### Task
Write the records out again, exactly.
--
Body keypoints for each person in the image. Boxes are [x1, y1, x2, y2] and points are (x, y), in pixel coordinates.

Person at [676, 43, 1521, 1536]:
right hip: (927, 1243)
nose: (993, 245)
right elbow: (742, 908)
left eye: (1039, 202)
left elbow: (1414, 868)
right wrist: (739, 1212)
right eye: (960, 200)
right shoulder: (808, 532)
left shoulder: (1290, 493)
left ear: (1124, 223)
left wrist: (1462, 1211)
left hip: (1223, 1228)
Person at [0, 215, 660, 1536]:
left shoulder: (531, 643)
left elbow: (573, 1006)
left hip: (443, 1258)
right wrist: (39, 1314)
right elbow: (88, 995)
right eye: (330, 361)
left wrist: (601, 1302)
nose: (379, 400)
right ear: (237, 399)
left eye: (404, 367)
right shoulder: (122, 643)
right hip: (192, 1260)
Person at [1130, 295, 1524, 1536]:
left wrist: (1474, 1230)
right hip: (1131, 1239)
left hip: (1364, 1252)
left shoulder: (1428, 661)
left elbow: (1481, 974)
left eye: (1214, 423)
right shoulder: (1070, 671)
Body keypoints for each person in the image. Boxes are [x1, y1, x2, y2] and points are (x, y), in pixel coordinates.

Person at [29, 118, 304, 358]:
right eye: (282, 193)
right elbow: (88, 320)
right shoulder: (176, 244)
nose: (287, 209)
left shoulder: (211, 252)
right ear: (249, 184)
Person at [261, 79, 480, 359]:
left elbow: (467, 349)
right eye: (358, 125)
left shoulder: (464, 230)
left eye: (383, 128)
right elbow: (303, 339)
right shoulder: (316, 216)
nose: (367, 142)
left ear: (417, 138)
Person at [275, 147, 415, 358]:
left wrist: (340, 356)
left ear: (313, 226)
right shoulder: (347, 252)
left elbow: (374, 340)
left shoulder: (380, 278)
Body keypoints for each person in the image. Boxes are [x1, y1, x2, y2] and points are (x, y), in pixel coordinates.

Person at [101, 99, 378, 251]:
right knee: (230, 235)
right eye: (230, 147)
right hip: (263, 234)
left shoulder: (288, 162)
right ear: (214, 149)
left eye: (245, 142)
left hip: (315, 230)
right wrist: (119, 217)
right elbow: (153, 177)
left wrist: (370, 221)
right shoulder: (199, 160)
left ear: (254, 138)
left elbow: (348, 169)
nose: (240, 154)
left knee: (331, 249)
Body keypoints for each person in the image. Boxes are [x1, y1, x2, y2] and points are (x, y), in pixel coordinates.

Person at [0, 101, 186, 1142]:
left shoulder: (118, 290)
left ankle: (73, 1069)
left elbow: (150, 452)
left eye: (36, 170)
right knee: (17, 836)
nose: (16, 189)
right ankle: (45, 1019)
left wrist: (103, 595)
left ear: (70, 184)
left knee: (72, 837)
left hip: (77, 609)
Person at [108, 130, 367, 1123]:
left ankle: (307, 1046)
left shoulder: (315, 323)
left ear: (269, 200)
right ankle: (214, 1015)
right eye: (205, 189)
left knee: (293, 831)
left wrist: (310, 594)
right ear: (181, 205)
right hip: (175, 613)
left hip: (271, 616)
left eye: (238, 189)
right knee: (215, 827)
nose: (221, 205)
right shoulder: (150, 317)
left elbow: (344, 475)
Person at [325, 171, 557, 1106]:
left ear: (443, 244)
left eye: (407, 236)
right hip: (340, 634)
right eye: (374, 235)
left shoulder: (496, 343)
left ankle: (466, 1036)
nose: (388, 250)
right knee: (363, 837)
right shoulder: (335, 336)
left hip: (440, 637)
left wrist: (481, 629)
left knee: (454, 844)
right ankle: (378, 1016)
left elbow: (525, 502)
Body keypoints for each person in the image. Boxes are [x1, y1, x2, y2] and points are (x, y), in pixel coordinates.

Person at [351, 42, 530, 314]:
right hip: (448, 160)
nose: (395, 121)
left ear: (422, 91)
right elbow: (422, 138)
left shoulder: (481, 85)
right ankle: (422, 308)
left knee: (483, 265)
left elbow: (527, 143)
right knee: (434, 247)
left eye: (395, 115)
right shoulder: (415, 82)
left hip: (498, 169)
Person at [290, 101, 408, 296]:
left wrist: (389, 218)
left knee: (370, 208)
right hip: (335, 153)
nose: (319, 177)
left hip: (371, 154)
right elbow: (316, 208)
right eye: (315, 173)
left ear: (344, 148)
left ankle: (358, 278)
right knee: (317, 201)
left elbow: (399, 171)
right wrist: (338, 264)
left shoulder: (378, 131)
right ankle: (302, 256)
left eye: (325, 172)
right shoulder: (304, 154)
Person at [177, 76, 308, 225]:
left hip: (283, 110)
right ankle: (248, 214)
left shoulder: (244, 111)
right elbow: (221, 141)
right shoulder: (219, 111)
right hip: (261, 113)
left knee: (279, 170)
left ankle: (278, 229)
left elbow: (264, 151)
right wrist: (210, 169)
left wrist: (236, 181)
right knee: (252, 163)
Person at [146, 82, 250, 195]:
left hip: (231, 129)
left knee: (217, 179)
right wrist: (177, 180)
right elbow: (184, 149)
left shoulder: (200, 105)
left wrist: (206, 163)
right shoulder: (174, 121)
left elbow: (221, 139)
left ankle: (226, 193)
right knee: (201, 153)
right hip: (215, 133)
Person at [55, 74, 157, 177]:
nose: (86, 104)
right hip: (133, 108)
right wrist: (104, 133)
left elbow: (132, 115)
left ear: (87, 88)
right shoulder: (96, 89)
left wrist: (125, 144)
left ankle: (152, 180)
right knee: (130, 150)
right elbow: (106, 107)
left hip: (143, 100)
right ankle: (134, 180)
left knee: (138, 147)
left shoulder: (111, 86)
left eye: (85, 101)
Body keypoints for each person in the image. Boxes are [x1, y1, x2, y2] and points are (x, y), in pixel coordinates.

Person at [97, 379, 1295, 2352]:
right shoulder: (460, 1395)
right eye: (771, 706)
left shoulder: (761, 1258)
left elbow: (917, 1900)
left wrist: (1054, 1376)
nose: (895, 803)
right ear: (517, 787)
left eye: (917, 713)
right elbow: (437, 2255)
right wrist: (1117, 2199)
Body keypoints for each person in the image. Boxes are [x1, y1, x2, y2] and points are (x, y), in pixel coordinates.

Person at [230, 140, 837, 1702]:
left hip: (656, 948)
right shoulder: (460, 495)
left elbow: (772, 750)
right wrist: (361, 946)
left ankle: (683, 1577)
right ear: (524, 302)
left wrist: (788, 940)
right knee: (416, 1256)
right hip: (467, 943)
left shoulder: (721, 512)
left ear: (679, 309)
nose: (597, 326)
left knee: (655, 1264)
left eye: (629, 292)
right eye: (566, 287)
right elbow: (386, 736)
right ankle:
--
### Solution to the exercise
Body keypoints for each person in the image. Boxes are [x1, y1, x2, y2] and points are (x, y), in pixel coordinates.

Person at [676, 43, 1521, 1536]:
right hip: (927, 1243)
nose: (993, 245)
right elbow: (742, 908)
left eye: (1039, 202)
left elbow: (1414, 868)
right wrist: (739, 1212)
right eye: (960, 200)
right shoulder: (808, 532)
left shoulder: (1290, 493)
left ear: (1124, 223)
left wrist: (1462, 1211)
left hip: (1223, 1228)
Person at [0, 215, 660, 1536]:
left shoulder: (531, 643)
left elbow: (573, 1006)
left hip: (443, 1258)
right wrist: (39, 1314)
right elbow: (88, 995)
right eye: (330, 361)
left wrist: (601, 1302)
nose: (379, 400)
right ear: (237, 399)
left eye: (404, 367)
right shoulder: (122, 643)
right hip: (192, 1260)
Person at [1130, 295, 1524, 1536]:
left wrist: (1474, 1230)
right hip: (1131, 1239)
left hip: (1364, 1252)
left shoulder: (1428, 661)
left elbow: (1481, 974)
left eye: (1214, 423)
right shoulder: (1070, 671)
Body keypoints for each person in the image. Boxes are [x1, y1, x2, y2] and points are (x, y), in pixel coordinates.

Person at [29, 118, 304, 358]:
right eye: (282, 193)
right elbow: (88, 320)
right shoulder: (176, 244)
nose: (287, 209)
left shoulder: (211, 252)
right ear: (249, 184)
Person at [261, 79, 480, 359]:
left elbow: (467, 349)
right eye: (358, 125)
left shoulder: (464, 230)
left eye: (383, 128)
right elbow: (303, 339)
right shoulder: (316, 216)
nose: (367, 142)
left ear: (417, 138)
Person at [275, 147, 415, 358]:
left wrist: (340, 356)
left ear: (313, 226)
right shoulder: (347, 252)
left elbow: (374, 340)
left shoulder: (380, 278)
Body keypoints for each person in the image. Boxes are [x1, y1, x2, y2] and points are (x, y), in pixel coordinates.

Person at [101, 99, 378, 251]:
right knee: (230, 235)
right eye: (230, 147)
right hip: (263, 234)
left shoulder: (288, 162)
right ear: (214, 149)
left eye: (245, 142)
left hip: (315, 230)
right wrist: (119, 217)
right elbow: (153, 177)
left wrist: (370, 221)
right shoulder: (199, 160)
left ear: (254, 138)
left elbow: (348, 169)
nose: (240, 154)
left knee: (331, 249)
Body keypoints for each person in the image. Boxes are [x1, y1, x2, y2] and points are (x, y), in pixel coordinates.

Person at [0, 101, 186, 1142]:
left shoulder: (118, 290)
left ankle: (73, 1069)
left elbow: (150, 452)
left eye: (36, 170)
right knee: (17, 836)
nose: (16, 189)
right ankle: (45, 1019)
left wrist: (103, 595)
left ear: (70, 184)
left knee: (72, 837)
left hip: (77, 609)
Person at [108, 130, 367, 1123]:
left ankle: (307, 1046)
left shoulder: (315, 323)
left ear: (269, 200)
right ankle: (214, 1015)
right eye: (205, 189)
left knee: (293, 831)
left wrist: (310, 594)
right ear: (181, 205)
right hip: (175, 613)
left hip: (271, 616)
left eye: (238, 189)
right knee: (215, 827)
nose: (221, 205)
right shoulder: (150, 317)
left elbow: (344, 475)
Person at [325, 171, 557, 1106]:
left ear: (443, 244)
left eye: (407, 236)
right hip: (340, 634)
right eye: (374, 235)
left shoulder: (496, 343)
left ankle: (466, 1036)
nose: (388, 250)
right knee: (363, 837)
right shoulder: (335, 336)
left hip: (440, 637)
left wrist: (481, 629)
left knee: (454, 844)
right ankle: (378, 1016)
left elbow: (525, 502)
Body keypoints for each person in the image. Boxes are [x1, y1, x2, y2] and points are (x, y), in pixel coordinates.

Person at [351, 42, 530, 314]:
right hip: (448, 160)
nose: (395, 121)
left ear: (422, 91)
right elbow: (422, 138)
left shoulder: (481, 85)
right ankle: (422, 308)
left knee: (483, 265)
left elbow: (527, 143)
right knee: (434, 247)
left eye: (395, 115)
right shoulder: (415, 82)
left hip: (498, 169)
Person at [290, 101, 408, 296]:
left wrist: (389, 218)
left knee: (370, 208)
right hip: (335, 153)
nose: (319, 177)
left hip: (371, 154)
right elbow: (316, 208)
right eye: (315, 173)
left ear: (344, 148)
left ankle: (358, 278)
right knee: (317, 201)
left elbow: (399, 171)
right wrist: (338, 264)
left shoulder: (378, 131)
right ankle: (302, 256)
left eye: (325, 172)
right shoulder: (304, 154)
Person at [177, 76, 308, 225]:
left hip: (283, 110)
right ankle: (248, 214)
left shoulder: (244, 111)
right elbow: (221, 141)
right shoulder: (219, 111)
right hip: (261, 113)
left knee: (279, 170)
left ankle: (278, 229)
left elbow: (264, 151)
right wrist: (210, 169)
left wrist: (236, 181)
right knee: (252, 163)
Person at [146, 82, 250, 195]:
left hip: (231, 129)
left knee: (217, 179)
right wrist: (177, 180)
right elbow: (184, 149)
left shoulder: (200, 105)
left wrist: (206, 163)
right shoulder: (174, 121)
left elbow: (221, 139)
left ankle: (226, 193)
right knee: (201, 153)
right hip: (215, 133)
Person at [55, 74, 157, 177]:
nose: (86, 104)
right hip: (133, 108)
right wrist: (104, 133)
left elbow: (132, 115)
left ear: (87, 88)
right shoulder: (96, 89)
left wrist: (125, 144)
left ankle: (152, 180)
right knee: (130, 150)
right elbow: (106, 107)
left hip: (143, 100)
right ankle: (134, 180)
left knee: (138, 147)
left shoulder: (111, 86)
left eye: (85, 101)
Body keypoints for each person in the image. Boxes are [x1, y1, x2, y2] and points are (x, y), in pixel coordinates.

Person at [97, 379, 1295, 2352]:
right shoulder: (460, 1395)
right eye: (771, 706)
left shoulder: (761, 1258)
left elbow: (917, 1900)
left wrist: (1054, 1376)
nose: (895, 803)
right ear: (517, 787)
left eye: (917, 713)
right elbow: (437, 2255)
right wrist: (1117, 2199)
Body keypoints for each person in the image. Boxes are [x1, y1, x2, y2] and points are (x, y), in pixel coordinates.

Person at [230, 140, 837, 1702]:
left hip: (656, 948)
right shoulder: (460, 495)
left elbow: (772, 750)
right wrist: (361, 946)
left ankle: (683, 1577)
right ear: (524, 302)
left wrist: (788, 940)
right knee: (416, 1256)
right hip: (467, 943)
left shoulder: (721, 512)
left ear: (679, 309)
nose: (597, 326)
left knee: (655, 1264)
left eye: (629, 292)
right eye: (566, 287)
right elbow: (386, 736)
right ankle:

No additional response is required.